● **Extrait du document**
- - - -

University of Minnesota



Mathieu Vakoumé et 28 autres personnes c. France, Communication No. 822/1998, U.N .Doc. CCPR/C/70/D/822/1998 (2000).



Communication No. 822/1998*


Présentée par: M. Mathieu Vakoumé et 28 autres personnes (Représenté par Me Gustave Tehio, avocat à Nauméa, et la SCP ROUX-LANG-CHEYMOL ­ CANIZARES, société d'avocats à Montpellier)

Au nom de: Les auteurs

État partie: France

Date de la communication: 11 mars 1998

Le Comité des droits de l'homme, institué en application de l'article 28 du Pacte international relatif aux droits civils et politiques,

Réuni le 31 octobre 2000

Adopte la décision ci-après:


Décision concernant la recevabilité


1. Les auteurs de la communication sont M. Vakoumé et 28 autres personnes. Ils prétendent être des propriétaires fonciers ou coutumiers de terrains à l' île des Pins à la Nouvelle Calédonie. Ils affirment être victimes de violations des articles 17-1, 18 et 23-1 du Pacte international relatif aux droits civils et politiques, au motif de l' atteinte à leur vie privée et familiale, ainsi qu' à leur droit de manifester librement leur religion ou leur conviction par le culte. Les auteurs sont représentés par deux conseils, Maître Téhio, avocat à Nouméa, et par le cabinet Roux-Cheymol-Canizares, situé à Montpellier.

Rappel des faits et de la procédure, tels qu' ils ressortent des déclarations desrequérants et des pièces jointes

2.1 Les auteurs sont membres de la tribu Touété établie à la baie d'Oro sur l'île des Pins au sud de la Nouvelle ­ Calédonie dans une réserve constituée en 1887 où s'exercent des droits coutumiers. La baie s'Oro est répartie en propriétés claniques. La tradition voudrait que le représentant de chaque clan doive recueillir l'avis de chacun des membres du clan et obtenir son accord pour décider de l'utilisation du sol.

2.2 Les auteurs prétendent détenir des droits coutumiers sur des parcelles de terrain sur lesquelles la société Magénine SA avait entrepris la construction d'un complexe hôtelier. Ce complexe a été inauguré et est opérationnel depuis le mois de novembre 1998.

2.3 Les représentants de la tribu Touété, hormis les auteurs, ont pris part au projet de réalisation du complexe hôtelier à travers la société Magénine, crée en 1994 spécialement à cet effet. Il a été convenu entre les représentants de la tribu Touété et la Province Sud de la Nouvelle ­ Calédonie, que cette dernière avancerait les fonds nécessaires, afin que la tribu dispose sous forme de prêt des contributions requises pour détenir 66 % du capital de la société propriétaire du complexe à réaliser, le reste du capital appartenant à la Société des hôtels de Nouméa. Les représentants de la tribu apportent en outre à la société, un droit de jouissance de 25 ans sur le terrain nécessaire à la construction et dont la surface s'établit 5 hectares et 37 ares. Les auteurs, qui n'ont pas pris part à cet accord, prétendent avoir des droits sur des parcelles du terrain mis à disposition.

- - - -

● **Problème court 1**
Recopiez à l'identique les lignes des entrées, en commençant à celle qui contient « island: Savai'i » et en terminant à celle qui contient « collector number: 45748 », ces deux lignes comprises.

● **Données**
- - - -

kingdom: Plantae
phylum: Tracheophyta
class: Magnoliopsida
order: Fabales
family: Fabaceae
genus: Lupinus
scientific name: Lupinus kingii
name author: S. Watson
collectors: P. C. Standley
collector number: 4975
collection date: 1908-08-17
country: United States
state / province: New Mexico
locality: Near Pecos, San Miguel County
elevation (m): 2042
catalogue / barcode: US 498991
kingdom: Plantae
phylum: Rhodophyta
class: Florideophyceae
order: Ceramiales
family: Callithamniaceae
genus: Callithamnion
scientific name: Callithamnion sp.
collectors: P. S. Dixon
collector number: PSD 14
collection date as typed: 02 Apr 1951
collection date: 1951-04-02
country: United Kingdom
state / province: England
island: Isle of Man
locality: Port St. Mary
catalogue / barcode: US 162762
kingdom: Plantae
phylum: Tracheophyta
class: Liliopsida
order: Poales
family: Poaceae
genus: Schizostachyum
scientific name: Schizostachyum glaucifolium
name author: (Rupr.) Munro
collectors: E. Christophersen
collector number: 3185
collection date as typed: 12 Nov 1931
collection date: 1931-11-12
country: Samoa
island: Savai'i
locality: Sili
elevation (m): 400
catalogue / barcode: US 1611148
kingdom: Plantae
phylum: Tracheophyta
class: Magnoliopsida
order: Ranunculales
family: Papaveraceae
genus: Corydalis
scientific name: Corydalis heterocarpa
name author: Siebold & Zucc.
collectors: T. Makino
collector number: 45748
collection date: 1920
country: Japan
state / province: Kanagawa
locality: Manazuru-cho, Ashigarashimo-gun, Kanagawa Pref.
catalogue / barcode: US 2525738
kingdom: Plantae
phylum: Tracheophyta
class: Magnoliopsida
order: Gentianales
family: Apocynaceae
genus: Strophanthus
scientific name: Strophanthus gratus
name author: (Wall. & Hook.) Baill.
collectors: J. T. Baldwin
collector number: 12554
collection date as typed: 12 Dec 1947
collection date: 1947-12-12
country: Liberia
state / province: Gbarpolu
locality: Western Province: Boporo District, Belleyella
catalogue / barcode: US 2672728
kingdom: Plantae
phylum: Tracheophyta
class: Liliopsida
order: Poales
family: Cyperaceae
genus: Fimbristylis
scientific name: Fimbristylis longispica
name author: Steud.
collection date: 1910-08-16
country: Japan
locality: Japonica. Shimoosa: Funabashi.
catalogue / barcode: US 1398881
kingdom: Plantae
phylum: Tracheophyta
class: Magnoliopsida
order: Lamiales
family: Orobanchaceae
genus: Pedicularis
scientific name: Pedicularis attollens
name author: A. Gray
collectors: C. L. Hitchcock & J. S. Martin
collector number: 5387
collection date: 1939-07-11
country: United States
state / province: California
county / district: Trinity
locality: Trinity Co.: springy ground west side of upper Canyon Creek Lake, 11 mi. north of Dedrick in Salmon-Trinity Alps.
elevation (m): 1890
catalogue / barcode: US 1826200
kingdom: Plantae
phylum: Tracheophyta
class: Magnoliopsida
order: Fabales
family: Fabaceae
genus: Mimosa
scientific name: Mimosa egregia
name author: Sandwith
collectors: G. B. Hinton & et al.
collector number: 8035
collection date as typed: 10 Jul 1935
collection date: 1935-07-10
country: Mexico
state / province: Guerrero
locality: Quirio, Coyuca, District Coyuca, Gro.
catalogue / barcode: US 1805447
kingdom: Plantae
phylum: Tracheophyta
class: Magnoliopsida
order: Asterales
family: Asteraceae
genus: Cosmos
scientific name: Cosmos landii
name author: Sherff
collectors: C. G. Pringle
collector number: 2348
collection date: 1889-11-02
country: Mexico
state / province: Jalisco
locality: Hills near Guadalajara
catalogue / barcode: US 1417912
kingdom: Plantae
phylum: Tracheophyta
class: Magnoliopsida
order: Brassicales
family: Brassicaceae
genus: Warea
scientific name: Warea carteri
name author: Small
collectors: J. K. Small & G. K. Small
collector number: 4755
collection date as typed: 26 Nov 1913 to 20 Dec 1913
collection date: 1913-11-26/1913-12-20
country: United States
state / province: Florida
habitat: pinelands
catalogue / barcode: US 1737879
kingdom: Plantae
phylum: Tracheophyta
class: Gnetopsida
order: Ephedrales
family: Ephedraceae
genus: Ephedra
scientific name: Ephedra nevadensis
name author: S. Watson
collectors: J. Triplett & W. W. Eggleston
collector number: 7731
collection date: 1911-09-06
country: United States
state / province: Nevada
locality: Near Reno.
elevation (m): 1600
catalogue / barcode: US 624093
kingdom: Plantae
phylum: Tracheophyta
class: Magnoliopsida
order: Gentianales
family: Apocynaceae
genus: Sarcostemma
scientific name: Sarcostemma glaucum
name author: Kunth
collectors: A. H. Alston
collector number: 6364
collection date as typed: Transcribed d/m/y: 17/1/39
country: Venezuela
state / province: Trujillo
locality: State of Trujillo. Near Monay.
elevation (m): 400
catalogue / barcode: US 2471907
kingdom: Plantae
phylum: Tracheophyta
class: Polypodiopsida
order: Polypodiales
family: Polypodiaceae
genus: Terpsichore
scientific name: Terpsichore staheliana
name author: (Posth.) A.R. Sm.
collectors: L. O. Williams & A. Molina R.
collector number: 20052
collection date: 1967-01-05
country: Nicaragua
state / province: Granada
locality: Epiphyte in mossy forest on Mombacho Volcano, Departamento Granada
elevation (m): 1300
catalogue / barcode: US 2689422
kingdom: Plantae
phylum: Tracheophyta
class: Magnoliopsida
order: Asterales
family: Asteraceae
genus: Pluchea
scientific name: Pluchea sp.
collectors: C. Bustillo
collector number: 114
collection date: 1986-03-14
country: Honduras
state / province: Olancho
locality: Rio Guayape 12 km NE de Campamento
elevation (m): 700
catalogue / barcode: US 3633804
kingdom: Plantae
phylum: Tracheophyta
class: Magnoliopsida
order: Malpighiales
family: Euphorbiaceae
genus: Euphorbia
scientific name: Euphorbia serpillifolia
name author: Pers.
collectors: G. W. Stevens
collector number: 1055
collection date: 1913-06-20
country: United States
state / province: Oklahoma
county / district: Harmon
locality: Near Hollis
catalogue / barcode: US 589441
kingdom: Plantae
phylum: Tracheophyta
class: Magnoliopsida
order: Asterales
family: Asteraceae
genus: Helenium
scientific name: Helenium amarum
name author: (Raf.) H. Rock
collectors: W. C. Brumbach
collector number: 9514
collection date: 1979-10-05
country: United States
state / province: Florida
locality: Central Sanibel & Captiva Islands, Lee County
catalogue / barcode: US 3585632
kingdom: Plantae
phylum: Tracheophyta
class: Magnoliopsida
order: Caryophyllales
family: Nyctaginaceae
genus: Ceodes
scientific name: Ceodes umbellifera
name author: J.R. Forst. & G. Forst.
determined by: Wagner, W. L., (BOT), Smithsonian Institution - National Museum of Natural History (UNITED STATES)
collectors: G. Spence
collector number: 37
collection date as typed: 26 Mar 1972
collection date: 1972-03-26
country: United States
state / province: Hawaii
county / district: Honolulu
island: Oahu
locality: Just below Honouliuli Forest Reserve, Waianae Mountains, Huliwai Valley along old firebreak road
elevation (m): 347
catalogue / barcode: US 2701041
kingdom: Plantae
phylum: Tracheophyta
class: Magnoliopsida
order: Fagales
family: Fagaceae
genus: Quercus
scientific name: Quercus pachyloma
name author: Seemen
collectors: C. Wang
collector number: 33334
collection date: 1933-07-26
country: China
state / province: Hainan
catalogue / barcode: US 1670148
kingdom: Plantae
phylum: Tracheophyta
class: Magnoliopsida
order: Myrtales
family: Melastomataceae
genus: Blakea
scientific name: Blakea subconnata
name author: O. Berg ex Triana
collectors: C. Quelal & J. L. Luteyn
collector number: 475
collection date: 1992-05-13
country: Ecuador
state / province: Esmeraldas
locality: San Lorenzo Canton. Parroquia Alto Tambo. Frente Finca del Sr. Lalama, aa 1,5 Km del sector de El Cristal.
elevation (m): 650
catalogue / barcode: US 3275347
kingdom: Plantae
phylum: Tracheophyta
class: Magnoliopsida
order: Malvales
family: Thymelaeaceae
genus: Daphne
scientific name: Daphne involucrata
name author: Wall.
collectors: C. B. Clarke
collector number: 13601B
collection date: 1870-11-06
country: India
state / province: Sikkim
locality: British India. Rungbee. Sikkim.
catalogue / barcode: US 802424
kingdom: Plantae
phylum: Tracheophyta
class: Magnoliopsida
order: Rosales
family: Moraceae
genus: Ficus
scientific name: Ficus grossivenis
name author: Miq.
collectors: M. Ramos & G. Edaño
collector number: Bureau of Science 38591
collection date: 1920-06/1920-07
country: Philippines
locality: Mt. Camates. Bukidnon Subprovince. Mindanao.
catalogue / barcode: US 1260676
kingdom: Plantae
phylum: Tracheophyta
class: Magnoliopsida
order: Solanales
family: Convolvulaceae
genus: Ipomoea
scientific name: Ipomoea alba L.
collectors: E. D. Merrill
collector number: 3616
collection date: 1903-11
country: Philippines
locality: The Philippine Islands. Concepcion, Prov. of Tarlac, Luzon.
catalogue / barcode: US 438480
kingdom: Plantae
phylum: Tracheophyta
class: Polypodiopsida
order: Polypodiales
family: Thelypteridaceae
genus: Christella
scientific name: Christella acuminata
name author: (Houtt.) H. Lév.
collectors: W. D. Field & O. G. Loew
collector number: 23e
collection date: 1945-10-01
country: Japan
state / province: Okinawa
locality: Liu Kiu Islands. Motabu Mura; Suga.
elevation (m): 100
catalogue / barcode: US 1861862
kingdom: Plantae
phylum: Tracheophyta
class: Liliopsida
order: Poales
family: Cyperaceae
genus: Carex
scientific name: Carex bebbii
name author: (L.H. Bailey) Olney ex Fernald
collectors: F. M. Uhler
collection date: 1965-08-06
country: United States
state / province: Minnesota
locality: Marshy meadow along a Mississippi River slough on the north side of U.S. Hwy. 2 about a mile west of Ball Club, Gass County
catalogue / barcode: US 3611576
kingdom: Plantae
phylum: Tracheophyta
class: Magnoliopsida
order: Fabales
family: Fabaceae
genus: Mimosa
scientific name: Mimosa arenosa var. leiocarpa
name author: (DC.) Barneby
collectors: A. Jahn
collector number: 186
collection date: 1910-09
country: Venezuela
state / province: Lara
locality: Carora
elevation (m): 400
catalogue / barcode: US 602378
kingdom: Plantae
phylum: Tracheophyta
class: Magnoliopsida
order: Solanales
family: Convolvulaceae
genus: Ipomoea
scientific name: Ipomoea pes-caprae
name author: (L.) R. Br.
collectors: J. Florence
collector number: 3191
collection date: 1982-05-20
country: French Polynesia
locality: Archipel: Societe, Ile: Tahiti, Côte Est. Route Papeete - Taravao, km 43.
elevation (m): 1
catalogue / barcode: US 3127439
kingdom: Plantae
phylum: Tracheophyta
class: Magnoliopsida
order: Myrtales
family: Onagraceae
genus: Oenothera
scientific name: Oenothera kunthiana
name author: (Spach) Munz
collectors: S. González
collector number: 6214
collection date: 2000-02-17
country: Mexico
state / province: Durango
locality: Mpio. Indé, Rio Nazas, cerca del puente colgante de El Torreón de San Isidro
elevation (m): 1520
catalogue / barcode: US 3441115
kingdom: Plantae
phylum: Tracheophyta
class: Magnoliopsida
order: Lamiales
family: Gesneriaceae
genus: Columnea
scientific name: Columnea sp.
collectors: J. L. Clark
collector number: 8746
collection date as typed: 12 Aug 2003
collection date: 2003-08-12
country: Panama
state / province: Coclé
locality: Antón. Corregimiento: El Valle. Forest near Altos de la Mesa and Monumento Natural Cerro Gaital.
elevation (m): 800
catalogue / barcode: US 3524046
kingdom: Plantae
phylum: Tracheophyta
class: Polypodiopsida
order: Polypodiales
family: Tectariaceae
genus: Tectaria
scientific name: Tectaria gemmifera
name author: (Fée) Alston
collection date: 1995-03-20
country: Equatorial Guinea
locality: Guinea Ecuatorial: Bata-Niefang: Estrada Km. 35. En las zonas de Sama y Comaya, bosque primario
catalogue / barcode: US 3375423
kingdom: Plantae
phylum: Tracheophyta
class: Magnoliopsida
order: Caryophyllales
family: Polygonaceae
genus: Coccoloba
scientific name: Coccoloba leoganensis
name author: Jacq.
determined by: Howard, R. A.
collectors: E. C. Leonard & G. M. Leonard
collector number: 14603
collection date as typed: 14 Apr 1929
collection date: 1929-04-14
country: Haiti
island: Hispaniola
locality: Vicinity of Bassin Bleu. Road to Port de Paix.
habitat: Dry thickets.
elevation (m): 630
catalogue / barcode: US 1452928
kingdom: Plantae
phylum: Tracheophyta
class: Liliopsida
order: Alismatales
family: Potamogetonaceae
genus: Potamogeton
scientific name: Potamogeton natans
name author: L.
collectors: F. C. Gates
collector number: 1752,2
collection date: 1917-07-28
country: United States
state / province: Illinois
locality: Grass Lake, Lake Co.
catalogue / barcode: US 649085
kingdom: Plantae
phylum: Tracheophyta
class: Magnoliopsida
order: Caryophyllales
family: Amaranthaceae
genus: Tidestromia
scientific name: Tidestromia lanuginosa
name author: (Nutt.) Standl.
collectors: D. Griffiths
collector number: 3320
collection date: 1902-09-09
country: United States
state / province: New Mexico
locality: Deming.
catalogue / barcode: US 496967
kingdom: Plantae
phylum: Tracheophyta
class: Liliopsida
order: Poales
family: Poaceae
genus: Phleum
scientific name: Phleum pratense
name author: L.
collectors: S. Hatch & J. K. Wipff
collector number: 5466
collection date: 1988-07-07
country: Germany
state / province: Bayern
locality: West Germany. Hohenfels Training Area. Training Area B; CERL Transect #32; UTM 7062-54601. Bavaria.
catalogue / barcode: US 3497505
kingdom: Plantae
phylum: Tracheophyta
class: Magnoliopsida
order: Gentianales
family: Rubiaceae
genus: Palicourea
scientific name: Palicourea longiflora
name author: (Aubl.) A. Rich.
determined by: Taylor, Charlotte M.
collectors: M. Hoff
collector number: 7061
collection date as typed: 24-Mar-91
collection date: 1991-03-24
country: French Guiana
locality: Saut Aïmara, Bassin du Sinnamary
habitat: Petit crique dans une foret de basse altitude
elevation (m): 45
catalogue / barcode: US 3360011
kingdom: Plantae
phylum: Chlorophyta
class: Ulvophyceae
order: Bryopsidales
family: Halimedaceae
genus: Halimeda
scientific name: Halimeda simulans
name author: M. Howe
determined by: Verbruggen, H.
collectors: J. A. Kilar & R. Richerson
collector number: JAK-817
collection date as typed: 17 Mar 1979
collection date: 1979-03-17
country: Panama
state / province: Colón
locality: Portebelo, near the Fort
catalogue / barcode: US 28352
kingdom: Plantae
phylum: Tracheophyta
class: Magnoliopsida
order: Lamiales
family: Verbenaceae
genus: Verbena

- - - -

● **Problème court 2**
D'après l'extrait du document, en quelle année a été constituée la réserve où est établie la tribu Touété ?

● **Réponse à l'exercice 1**
island: Savai'i
locality: Sili
elevation (m): 400
catalogue / barcode: US 1611148
kingdom: Plantae
phylum: Tracheophyta
class: Magnoliopsida
order: Ranunculales
family: Papaveraceae
genus: Corydalis
scientific name: Corydalis heterocarpa
name author: Siebold & Zucc.
collectors: T. Makino
collector number: 45748

● **Réponse à l'exercice 2**
En 1887.